Nina Johnson: As a member of the iconic Memphis Group, how do you continue to push bold design and colors in your work?
Peter Shire: The spirit is in me.
What was the ethos that connected everyone in the group? As long as people have made things, they have conformed to styles showing a feeling for what looks right in their particular world. 1980 was a particular world, a transitional moment (before the world economy and the information age, that was still ten to twenty years away), and we reacted to it with imagery of optimism and a need to make something completely new and important.
What inspired the title for the exhibition, “Funnel of Love?”
When all is said and done, I love things that are funny and let’s face it, “Funnel of Love,” sounds like “Tunnel of Love.” Although the only place I’ve seen a “Tunnel of Love” amusement park ride is in comic books. It brings a nostalgia of carnivals, amusement parks, love, lost loves and things we wish existed.
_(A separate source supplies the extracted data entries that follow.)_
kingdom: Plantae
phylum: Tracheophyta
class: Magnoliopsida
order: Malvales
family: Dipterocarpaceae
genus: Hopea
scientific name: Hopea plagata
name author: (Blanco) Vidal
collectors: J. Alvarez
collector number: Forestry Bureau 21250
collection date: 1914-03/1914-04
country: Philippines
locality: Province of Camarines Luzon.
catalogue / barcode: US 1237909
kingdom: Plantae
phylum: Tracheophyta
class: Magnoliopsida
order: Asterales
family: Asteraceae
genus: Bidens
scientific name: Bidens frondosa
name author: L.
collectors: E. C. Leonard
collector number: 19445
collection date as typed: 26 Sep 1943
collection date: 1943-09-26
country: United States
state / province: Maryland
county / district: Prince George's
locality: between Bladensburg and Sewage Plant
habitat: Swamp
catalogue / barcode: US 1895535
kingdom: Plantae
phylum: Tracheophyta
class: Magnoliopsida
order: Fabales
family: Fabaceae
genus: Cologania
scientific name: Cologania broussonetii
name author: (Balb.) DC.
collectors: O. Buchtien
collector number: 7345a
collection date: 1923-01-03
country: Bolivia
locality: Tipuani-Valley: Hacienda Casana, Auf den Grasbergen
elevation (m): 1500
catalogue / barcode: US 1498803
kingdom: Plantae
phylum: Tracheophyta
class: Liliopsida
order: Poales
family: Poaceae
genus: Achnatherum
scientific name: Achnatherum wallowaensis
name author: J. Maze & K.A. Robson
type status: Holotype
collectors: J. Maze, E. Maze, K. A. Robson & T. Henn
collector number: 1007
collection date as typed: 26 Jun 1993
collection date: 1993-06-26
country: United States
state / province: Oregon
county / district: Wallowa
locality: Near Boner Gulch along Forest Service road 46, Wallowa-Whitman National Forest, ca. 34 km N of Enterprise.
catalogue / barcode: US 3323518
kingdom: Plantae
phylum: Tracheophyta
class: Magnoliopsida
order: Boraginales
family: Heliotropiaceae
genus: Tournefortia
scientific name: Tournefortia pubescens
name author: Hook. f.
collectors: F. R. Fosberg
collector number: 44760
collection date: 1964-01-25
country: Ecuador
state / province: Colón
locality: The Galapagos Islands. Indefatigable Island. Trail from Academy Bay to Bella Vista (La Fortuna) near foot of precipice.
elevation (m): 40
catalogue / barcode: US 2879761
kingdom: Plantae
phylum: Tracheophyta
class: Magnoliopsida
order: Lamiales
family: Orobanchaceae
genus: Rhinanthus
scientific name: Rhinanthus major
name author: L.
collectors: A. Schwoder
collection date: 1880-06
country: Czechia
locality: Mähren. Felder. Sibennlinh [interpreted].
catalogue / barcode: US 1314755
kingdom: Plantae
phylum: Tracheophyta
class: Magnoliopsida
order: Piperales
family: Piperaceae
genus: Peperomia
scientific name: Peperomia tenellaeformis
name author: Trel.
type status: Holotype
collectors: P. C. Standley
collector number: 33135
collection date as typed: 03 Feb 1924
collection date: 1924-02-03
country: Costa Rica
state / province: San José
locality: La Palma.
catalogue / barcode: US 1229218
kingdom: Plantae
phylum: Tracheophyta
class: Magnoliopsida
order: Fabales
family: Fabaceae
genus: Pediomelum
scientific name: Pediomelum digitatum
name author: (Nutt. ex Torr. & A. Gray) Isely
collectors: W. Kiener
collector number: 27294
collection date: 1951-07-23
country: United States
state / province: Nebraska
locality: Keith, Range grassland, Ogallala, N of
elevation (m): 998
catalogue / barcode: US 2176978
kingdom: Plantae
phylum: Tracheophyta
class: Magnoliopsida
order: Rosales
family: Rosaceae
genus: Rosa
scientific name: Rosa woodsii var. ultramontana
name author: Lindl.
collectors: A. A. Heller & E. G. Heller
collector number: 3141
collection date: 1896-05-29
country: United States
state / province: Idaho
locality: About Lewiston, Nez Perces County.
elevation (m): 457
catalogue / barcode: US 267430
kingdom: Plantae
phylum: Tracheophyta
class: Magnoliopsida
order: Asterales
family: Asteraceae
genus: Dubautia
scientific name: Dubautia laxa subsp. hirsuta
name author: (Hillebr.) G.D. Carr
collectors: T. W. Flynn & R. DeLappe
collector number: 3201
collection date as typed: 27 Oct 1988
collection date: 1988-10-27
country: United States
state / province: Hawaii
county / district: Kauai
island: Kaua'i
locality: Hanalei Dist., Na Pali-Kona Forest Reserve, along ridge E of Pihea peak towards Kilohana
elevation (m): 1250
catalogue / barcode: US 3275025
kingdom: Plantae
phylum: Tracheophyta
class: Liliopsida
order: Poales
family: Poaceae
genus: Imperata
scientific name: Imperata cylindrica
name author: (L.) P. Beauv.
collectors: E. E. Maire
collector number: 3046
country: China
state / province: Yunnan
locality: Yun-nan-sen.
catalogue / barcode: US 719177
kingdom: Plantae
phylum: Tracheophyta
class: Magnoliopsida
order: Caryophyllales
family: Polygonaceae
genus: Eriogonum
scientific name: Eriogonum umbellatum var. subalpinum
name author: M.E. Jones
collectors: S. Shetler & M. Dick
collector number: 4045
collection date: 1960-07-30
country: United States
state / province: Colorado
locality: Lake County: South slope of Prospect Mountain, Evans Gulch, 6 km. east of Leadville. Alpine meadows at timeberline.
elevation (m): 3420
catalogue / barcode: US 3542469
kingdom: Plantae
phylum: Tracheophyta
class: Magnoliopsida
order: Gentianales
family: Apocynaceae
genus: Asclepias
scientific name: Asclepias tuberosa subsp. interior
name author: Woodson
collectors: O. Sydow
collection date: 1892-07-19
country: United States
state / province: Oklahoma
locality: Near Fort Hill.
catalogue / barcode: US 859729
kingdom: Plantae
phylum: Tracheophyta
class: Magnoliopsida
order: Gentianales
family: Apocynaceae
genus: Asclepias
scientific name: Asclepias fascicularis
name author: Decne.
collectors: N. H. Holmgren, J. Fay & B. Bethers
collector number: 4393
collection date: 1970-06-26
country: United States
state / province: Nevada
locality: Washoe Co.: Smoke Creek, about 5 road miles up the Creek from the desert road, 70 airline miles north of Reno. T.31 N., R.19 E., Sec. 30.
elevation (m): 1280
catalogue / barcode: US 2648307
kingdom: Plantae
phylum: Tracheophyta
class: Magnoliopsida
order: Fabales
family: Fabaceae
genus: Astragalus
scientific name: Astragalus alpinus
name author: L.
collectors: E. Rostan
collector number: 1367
What was it like to prep for a show on the East Coast and simultaneously arrange the exhibition “Peter Shire, 1234 Stagioni” in Milan?
It was a lot of work. This brings a high energy and makes it a joy to wake up in the morning and get to the studio. The pressure causes ideas to squeeze out of seemingly nowhere. Ideas that are completely new and unexpected and therefore very important.
Can you tell us about your creative process?
Almost every day I spend 8 to 12 to 16 hours in the studio. When inspiration, or the right moment, or perhaps when the stars all align, I’m on the spot. It would seem that creativity isn’t a process, it’s a realization. It’s a chance when you see through the mundane and every day and into something extraordinary on the other side.
Do you see yourself creating more work in Miami in the near future?
I’d love to create more work in Miami. Nina Johnson has tossed our hat into the ring or maybe we should say she tossed it into the Biscayne Bay and we hope that it has far reaching waves.